Szabo M, Bronner D, Whitfield C
Canadian Bacterial Diseases Network, Department of Microbiology, University of Guelph, Ontario, Canada.
J Bacteriol. 1995 Mar;177(6):1544-53. doi: 10.1128/jb.177.6.1544-1553.1995.

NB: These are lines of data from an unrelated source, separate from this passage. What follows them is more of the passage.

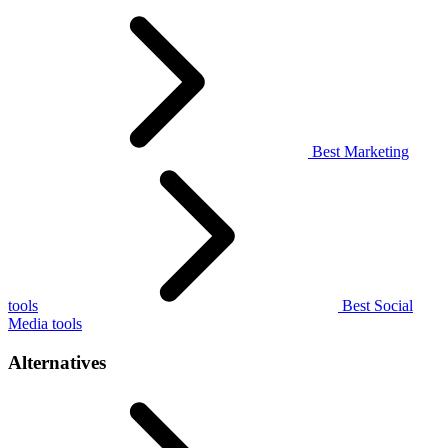
Best Marketing
tools
Best Social
Media tools
Alternatives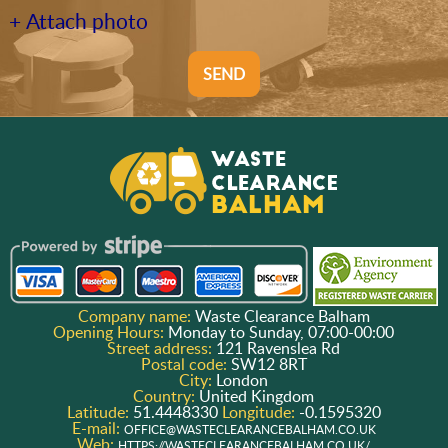
+ Attach photo
SEND
Company name:
Waste Clearance Balham
Opening Hours:
Monday to Sunday, 07:00-00:00
Street address:
121 Ravenslea Rd
Postal code:
SW12 8RT
City:
London
Country:
United Kingdom
Latitude:
51.4448330
Longitude:
-0.1595320
E-mail:
OFFICE@WASTECLEARANCEBALHAM.CO.UK
Web:
HTTPS://WASTECLEARANCEBALHAM.CO.UK/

The lipopolysaccharide O antigens of Klebsiella pneumoniae serotype O1 and Serratia marcescens serotype O16 both contain a repeating unit disaccharide of [-->3)-beta-D-Galf-(1-->3)-alpha-D-Galp-(1-->]; the resulting polymer is known as D-galactan I. In K. pneumoniae serotype O1, the genes responsible for the synthesis of D-galactan I are found in the rfb gene cluster (rfbKpO1). We report here the cloning and analysis of the rfb cluster from S. marcescens serotype O16 (rfbSmO16). This is the first rfb gene cluster examined for the genus Serratia. Synthesis of D-galactan I is an rfe-dependent process for both K. pneumoniae serotype O1 and S. marcescens serotype O16. Hybridization experiments with probes derived from each of the six rfbKpO1 genes indicate that the cloned rfbSmO16 cluster contains homologous genes arranged in the same order. However, the degree of homology at the nucleotide sequence level was sufficiently low that hybridization was detected only under low-stringency conditions. rfbABSmO16 genes were subcloned and shown to encode an ABC-2 (ATP-binding cassette) transporter which is functionally identical to the one encoded by the corresponding rfb genes from K. pneumoniae serotype O1. The amino acid sequences of the predicted RfbA and RfbB homologs showed identities of 75.7% (87.9% total similarity) and 78.0% (86.5% total similarity), respectively. The last gene of the rfbKpO1 cluster, rfbFKpO1, encodes a bifunctional galactosyltransferase which initiates the formation of D-galactan I. RfbFKpO1 and RfbFSmO16 are 57.6% identical (with 71.1% total similarity), and both show similarity with RfpB, the galactosyltransferase involved in the synthesis of Shigella dysenteriae type I O-polysaccharide. The G+C contents of the rfbAB genes from each organism are quite similar, and values are lower than those typical for the species. However, the G+C content of rfbFSmO16 (47.6%) was much higher than that of rfbFKpO1 (37.3%), despite the fact that the average for each species (52 to 60%) falls within the same range.
肺炎克雷伯菌O1血清型和粘质沙雷氏菌O16血清型的脂多糖O抗原均含有一个重复单元二糖[→3)-β-D-半乳糖-(1→3)-α-D-半乳糖-(1→];由此产生的聚合物被称为D-半乳聚糖I。在肺炎克雷伯菌O1血清型中,负责合成D-半乳聚糖I的基因位于rfb基因簇(rfbKpO1)中。我们在此报告了来自粘质沙雷氏菌O16血清型(rfbSmO16)的rfb基因簇的克隆和分析。这是首次对沙雷氏菌属进行检测的rfb基因簇。对于肺炎克雷伯菌O1血清型和粘质沙雷氏菌O16血清型,D-半乳聚糖I的合成都是一个依赖rfe的过程。用源自六个rfbKpO1基因中的每一个的探针进行杂交实验表明,克隆的rfbSmO16基因簇包含按相同顺序排列的同源基因。然而,核苷酸序列水平的同源程度足够低,以至于仅在低严谨条件下才能检测到杂交。rfbABSmO16基因被亚克隆,并显示编码一种ABC-2(ATP结合盒)转运蛋白,其功能与肺炎克雷伯菌O1血清型相应rfb基因编码的转运蛋白相同。预测的RfbA和RfbB同源物的氨基酸序列分别显示出75.7%(总相似性为87.9%)和78.0%(总相似性为86.5%)的同一性。rfbKpO1基因簇的最后一个基因rfbFKpO1编码一种双功能半乳糖基转移酶,它启动D-半乳聚糖I的形成。RfbFKpO1和RfbFSmO16的同一性为57.6%(总相似性为71.1%),并且两者都与参与痢疾志贺氏菌I型O-多糖合成的半乳糖基转移酶RfpB显示出相似性。每种生物体的rfbAB基因的G+C含量相当相似,并且其值低于该物种的典型值。然而,rfbFSmO16的G+C含量(47.6%)远高于rfbFKpO1的G+C含量(37.3%),尽管每个物种的平均值(52%至60%)落在相同范围内。